The gap between prices of oil and natural gas could shrink sooner than most experts expect, according to a recent energy market analysis by CME Group, a leading market analyst in the energy sector.

In a report published on Feb. 6, CME Group said it disagrees with the market consensus that natural gas prices will remain much lower than oil prices for at least five years. “Our perspective … is that structural change in the natural gas market is re-setting conditions in a way such that the energy price spread between natural gas and crude oil may close faster than expected,” the analysis states. “If natural gas and crude oil come more directly into competition with each other as sources of energy for end-users, then the energy price gap might be closed in a matter of years.

CME Group points to the transportation sector as the key area where oil and natural gas will be competing on price sooner than many observers realize. “Long dominated by oil and related refined products, natural gas is now moving into the transportation space,” the analysis states. “It is this area of potential direct competition in the transportation sector which we think has the most potential to shrink the price spread between the two energy sources in a more rapid manner than many market participants currently appreciate.”

CME says that investments in natural gas for transportation have been robust. “As of 2012, 1 in 5 new transit buses in the U.S. were natural gas fuelled. The viability of mass natural gas passenger vehicle growth requires a network of CNG filling stations – which may be a long way off. But then again – it might not be so far off. Shell recently announced 100 LNG fuelling stations, and Clean Energy Fuels Corp. built 150 new LNG fuelling stations in 2012/2013.
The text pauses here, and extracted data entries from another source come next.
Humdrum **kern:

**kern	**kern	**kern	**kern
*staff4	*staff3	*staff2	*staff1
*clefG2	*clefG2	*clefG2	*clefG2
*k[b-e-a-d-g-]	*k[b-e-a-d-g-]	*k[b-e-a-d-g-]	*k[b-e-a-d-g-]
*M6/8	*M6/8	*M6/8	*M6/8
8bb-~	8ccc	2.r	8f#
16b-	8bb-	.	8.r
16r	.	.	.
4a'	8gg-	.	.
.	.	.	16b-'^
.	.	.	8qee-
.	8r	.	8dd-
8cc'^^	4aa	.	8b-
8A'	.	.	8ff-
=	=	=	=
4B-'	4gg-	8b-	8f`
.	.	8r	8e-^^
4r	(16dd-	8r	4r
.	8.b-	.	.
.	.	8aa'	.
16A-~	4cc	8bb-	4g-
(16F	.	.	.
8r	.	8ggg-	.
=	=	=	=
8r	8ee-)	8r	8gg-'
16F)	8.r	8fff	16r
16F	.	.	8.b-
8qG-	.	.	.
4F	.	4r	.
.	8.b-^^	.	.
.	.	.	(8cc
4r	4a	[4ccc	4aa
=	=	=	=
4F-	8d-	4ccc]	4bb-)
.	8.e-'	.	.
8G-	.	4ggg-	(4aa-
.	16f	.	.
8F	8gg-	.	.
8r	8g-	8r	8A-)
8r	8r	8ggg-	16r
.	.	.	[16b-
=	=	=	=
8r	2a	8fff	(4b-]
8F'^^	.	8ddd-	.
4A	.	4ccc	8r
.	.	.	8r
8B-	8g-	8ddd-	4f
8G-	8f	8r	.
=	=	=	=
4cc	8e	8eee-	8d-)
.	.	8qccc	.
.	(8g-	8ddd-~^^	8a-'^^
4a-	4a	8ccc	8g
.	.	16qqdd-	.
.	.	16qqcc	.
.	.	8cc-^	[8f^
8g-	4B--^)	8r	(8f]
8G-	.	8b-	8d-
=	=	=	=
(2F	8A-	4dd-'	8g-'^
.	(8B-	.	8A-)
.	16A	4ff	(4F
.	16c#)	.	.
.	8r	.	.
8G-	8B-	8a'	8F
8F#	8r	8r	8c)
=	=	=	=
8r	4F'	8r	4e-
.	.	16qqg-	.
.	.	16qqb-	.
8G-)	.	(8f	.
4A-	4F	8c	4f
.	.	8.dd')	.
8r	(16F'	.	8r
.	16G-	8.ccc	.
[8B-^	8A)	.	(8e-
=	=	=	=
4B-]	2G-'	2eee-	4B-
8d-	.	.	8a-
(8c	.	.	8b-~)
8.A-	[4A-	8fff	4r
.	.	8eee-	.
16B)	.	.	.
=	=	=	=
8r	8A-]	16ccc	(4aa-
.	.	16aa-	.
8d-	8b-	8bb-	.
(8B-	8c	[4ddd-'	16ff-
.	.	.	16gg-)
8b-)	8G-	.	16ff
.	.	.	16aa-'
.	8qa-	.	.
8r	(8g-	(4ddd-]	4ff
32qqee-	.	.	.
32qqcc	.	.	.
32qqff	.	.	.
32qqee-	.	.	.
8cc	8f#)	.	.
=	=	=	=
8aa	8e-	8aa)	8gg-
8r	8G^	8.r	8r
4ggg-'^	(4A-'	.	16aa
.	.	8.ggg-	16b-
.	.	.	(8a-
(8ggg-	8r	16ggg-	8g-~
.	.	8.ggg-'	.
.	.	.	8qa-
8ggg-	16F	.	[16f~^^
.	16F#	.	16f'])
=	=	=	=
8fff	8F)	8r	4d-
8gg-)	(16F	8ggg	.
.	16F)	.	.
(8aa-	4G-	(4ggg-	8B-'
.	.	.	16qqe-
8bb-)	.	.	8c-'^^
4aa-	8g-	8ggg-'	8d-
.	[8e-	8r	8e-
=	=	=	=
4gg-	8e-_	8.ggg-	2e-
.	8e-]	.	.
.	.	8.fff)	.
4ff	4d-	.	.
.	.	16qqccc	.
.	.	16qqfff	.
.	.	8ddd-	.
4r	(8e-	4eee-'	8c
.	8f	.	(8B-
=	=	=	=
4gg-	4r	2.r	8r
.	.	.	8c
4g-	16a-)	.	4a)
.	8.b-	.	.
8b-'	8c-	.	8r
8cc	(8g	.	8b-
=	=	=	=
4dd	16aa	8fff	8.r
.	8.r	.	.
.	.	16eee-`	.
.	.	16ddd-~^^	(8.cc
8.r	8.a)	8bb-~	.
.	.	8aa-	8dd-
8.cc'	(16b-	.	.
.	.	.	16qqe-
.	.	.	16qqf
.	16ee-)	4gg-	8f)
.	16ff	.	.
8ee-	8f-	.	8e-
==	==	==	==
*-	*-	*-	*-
“The [U.S. Energy Information Administration] estimates that between 2011 and 2040, natural gas usage in transportation will grow at an annual rate of 12% per year. We think this may represent a large underestimate of the growth rate and potential for natural gas to cause a major shake-up within the transportation sector. In 2013 alone, four large companies rolled out new 12-liter LNG engines – which are ideal for heavy duty 18 wheeler trucks.”

 CME sees other examples of natural gas taking hold in the shipping and railroad sectors. Natural gas exports could also help speed a price convergence, according to CME. “Consider how the variability of global and domestic gas prices would be affected by U.S. natural gas exports if untethered from current export restrictions, given that natural gas prices are about three times higher in Europe and even higher in Japan, compared to the U.S.”

“Our base case scenario is that the energy price spread between WTI crude oil and U.S. natural gas will narrow much faster than the official energy agencies or futures markets currently suggest,” the report states. “There may be a lack of appreciation of the large investments in new and expanded uses of natural gas that are in progress but have not yet reached fruition. That is, considerable money and brain power is already being spent to develop natural gas in the transportation sector, although the results are only starting to become visible.

“As the direct competition actually materializes and can be seen by everyone in the energy use data, market perceptions may start to change. Even if natural gas just increases its share of energy use for transportation from 3% to the 7% to 10% range over the next five years, that could translate into a dramatically faster closing of the energy price gap than the consensus now suggests.”